Erstellt am 29. November 2011, 13:34

Ausstieg aus PISA-Studie für Schmied undenkbar. "Sicher nicht infrage" kommt für Unterrichtsministerin Schmied ein Ausstieg Österreichs aus der PISA-Studie.

Expertenaussagen, wonach die internationale Bildungsvergleichsstudie als bildungspolitisches Instrument "tot" und eine weitere Teilnahme nicht sinnvoll sei, widerspricht Schmied anlässlich des 10-Jahres-Jubiläums der OECD-Studie vehement.

"Ich nehme die OECD sehr, sehr ernst und will die Zusammenarbeit weiter intensiv gestalten", so die Ministerin. "Die Studien sind für mich eine zentrale Grundlage, um Bildungspolitik faktenbasiert zu argumentieren und ein wesentlicher Faktor, um sie von ideologischen Fesselungen zu befreien."

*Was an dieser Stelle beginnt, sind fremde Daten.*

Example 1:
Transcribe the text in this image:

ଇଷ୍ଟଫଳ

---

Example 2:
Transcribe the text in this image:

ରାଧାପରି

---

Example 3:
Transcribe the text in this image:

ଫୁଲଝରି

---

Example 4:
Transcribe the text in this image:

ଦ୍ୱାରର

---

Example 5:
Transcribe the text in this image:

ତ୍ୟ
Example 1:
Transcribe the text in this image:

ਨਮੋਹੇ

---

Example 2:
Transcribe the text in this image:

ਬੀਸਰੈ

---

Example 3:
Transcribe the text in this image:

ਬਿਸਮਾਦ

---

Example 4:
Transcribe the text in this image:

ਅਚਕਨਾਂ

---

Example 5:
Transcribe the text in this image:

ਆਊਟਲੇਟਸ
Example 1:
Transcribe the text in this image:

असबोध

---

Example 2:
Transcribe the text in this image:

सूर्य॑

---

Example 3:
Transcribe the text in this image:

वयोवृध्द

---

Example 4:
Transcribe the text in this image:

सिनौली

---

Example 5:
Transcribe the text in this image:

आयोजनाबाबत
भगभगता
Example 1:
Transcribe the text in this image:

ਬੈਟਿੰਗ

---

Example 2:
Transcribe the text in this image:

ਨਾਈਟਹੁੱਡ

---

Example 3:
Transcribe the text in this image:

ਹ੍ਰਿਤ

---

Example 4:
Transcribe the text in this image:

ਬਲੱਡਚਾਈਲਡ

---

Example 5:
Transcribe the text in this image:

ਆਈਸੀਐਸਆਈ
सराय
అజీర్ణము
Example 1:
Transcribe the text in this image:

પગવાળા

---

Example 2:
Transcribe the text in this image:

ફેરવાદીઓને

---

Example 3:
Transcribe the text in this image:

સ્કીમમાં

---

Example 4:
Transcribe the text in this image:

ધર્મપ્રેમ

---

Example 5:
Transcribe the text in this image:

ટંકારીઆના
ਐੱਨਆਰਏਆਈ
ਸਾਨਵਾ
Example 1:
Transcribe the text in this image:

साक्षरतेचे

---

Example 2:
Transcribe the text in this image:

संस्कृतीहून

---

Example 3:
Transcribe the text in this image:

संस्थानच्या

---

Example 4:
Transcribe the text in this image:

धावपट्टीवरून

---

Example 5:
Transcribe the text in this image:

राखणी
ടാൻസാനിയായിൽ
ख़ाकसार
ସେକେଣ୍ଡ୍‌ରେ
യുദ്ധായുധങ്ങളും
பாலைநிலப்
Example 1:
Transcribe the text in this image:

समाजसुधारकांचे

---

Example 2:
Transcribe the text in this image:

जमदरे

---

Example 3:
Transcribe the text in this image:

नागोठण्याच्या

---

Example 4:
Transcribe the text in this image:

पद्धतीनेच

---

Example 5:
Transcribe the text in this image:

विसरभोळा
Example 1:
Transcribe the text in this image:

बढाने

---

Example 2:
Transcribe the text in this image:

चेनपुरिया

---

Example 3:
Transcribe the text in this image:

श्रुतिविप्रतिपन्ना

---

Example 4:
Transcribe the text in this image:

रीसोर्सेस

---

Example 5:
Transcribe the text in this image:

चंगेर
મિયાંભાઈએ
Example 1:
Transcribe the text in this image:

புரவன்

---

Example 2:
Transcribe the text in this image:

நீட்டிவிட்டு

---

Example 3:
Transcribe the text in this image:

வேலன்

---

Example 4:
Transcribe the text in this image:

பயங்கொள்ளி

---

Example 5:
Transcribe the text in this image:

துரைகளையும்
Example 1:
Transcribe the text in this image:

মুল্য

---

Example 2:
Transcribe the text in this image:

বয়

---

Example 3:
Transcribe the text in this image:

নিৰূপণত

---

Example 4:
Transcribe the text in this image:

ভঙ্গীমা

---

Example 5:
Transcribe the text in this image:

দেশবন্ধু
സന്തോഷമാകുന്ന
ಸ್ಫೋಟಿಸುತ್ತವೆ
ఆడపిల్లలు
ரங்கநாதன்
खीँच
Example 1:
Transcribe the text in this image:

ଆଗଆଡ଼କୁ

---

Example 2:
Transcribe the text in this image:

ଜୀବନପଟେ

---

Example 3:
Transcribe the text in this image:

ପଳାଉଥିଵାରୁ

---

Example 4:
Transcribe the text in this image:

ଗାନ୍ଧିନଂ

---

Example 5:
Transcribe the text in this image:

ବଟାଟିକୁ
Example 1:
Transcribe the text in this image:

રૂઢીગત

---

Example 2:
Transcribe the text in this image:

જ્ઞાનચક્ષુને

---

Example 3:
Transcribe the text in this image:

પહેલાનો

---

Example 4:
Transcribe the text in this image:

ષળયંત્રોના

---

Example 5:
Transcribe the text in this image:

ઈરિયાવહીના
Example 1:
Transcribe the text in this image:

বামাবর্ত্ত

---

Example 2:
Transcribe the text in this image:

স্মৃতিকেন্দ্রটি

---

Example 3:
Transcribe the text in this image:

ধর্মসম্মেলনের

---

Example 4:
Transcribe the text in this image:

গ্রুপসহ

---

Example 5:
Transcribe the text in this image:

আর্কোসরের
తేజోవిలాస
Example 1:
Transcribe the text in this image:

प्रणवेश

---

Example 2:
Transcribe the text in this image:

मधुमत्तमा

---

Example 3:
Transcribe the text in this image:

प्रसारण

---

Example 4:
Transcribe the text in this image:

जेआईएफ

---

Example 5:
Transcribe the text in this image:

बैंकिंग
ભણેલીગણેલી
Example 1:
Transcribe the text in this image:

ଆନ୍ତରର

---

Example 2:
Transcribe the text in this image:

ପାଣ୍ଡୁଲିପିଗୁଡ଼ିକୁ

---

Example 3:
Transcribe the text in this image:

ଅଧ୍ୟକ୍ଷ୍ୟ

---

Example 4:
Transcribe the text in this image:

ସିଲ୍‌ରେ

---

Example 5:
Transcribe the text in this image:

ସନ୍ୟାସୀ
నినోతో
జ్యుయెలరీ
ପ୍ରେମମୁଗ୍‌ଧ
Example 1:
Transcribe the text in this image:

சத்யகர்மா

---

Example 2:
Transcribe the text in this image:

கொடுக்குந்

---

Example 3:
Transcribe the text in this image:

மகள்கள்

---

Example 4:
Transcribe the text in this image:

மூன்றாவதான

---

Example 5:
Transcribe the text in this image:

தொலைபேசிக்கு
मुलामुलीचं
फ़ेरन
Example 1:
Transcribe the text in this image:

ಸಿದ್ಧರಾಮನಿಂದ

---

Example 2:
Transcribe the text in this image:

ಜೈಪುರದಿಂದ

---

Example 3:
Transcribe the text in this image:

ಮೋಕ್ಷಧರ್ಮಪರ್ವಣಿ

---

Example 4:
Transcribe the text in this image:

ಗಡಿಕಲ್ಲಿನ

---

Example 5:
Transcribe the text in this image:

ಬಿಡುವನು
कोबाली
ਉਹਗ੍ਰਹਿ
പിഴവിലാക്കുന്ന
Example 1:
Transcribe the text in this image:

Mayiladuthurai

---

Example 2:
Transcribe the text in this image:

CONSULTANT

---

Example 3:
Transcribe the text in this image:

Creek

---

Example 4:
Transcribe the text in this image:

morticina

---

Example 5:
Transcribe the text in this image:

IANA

Der "wertvolle Beitrag", den die Organisation für wirtschaftliche Zusammenarbeit und Entwicklung seit Schmieds Amtsantritt als Unterrichtsministerin 2007 an der österreichischen Bildungspolitik leistet, gehe "weit über PISA hinaus". Mit einer ganzen Reihe von Studien wie etwa "Education at a glance" sowie Konferenzen, Diskussionen und Länderstudien habe die OECD es als Wirtschaftsorganisation geschafft, "dass Bildungspolitik international auch das Wirtschaftsthema geworden ist und wir Bildung heute nicht mehr nur als Schulpolitik definieren". Zeitgleich begrüßt sie es, dass "auch umgekehrt die OECD die Bewegung, die wir in Österreich im Bereich der Bildung setzen, wahrnimmt und auch immer wieder betont".

Seit ihrem ersten Erscheinen am 4. Dezember 2001 wird die Sinnhaftigkeit der PISA-Studie immer wieder angezweifelt. So hinterfragte Josef Lucyshyn, Direktor des für die Durchführung in Österreich zuständigen Bundesinstitut für Bildungsforschung (Bifie), am Dienstag im APA-Gespräch die weitere Teilnahme Österreichs an der OECD-Studie, wenn durch die Politik keine nachhaltigen Reformen folgen.